EXERCISE DETAILS:
Extract every line from each of the items below and repeat each one exactly.

PROVIDED DATA below:

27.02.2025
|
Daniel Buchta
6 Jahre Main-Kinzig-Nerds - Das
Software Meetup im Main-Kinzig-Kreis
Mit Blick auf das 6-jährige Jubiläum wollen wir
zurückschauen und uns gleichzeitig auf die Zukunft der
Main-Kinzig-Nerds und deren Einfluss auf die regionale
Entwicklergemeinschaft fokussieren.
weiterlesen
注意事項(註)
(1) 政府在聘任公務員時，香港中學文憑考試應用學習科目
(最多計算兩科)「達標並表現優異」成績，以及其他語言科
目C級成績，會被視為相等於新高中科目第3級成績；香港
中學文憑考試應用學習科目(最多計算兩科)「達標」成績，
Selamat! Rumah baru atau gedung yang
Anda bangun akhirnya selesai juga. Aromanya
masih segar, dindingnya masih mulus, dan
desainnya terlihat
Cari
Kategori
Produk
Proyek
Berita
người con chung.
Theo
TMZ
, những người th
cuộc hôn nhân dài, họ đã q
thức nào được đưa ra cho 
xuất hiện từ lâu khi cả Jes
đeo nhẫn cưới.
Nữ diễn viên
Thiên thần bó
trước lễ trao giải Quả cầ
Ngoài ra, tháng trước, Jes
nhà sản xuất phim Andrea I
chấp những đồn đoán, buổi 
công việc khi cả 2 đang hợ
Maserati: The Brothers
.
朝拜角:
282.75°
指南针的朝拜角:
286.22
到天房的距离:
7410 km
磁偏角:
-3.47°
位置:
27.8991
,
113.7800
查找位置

End of PROVIDED DATA.

SOLUTION:
27.02.2025
|
Daniel Buchta
6 Jahre Main-Kinzig-Nerds - Das
Software Meetup im Main-Kinzig-Kreis
Mit Blick auf das 6-jährige Jubiläum wollen wir
zurückschauen und uns gleichzeitig auf die Zukunft der
Main-Kinzig-Nerds und deren Einfluss auf die regionale
Entwicklergemeinschaft fokussieren.
weiterlesen
注意事項(註)
(1) 政府在聘任公務員時，香港中學文憑考試應用學習科目
(最多計算兩科)「達標並表現優異」成績，以及其他語言科
目C級成績，會被視為相等於新高中科目第3級成績；香港
中學文憑考試應用學習科目(最多計算兩科)「達標」成績，
Selamat! Rumah baru atau gedung yang
Anda bangun akhirnya selesai juga. Aromanya
masih segar, dindingnya masih mulus, dan
desainnya terlihat
Cari
Kategori
Produk
Proyek
Berita
người con chung.
Theo
TMZ
, những người th
cuộc hôn nhân dài, họ đã q
thức nào được đưa ra cho 
xuất hiện từ lâu khi cả Jes
đeo nhẫn cưới.
Nữ diễn viên
Thiên thần bó
trước lễ trao giải Quả cầ
Ngoài ra, tháng trước, Jes
nhà sản xuất phim Andrea I
chấp những đồn đoán, buổi 
công việc khi cả 2 đang hợ
Maserati: The Brothers
.
朝拜角:
282.75°
指南针的朝拜角:
286.22
到天房的距离:
7410 km
磁偏角:
-3.47°
位置:
27.8991
,
113.7800
查找位置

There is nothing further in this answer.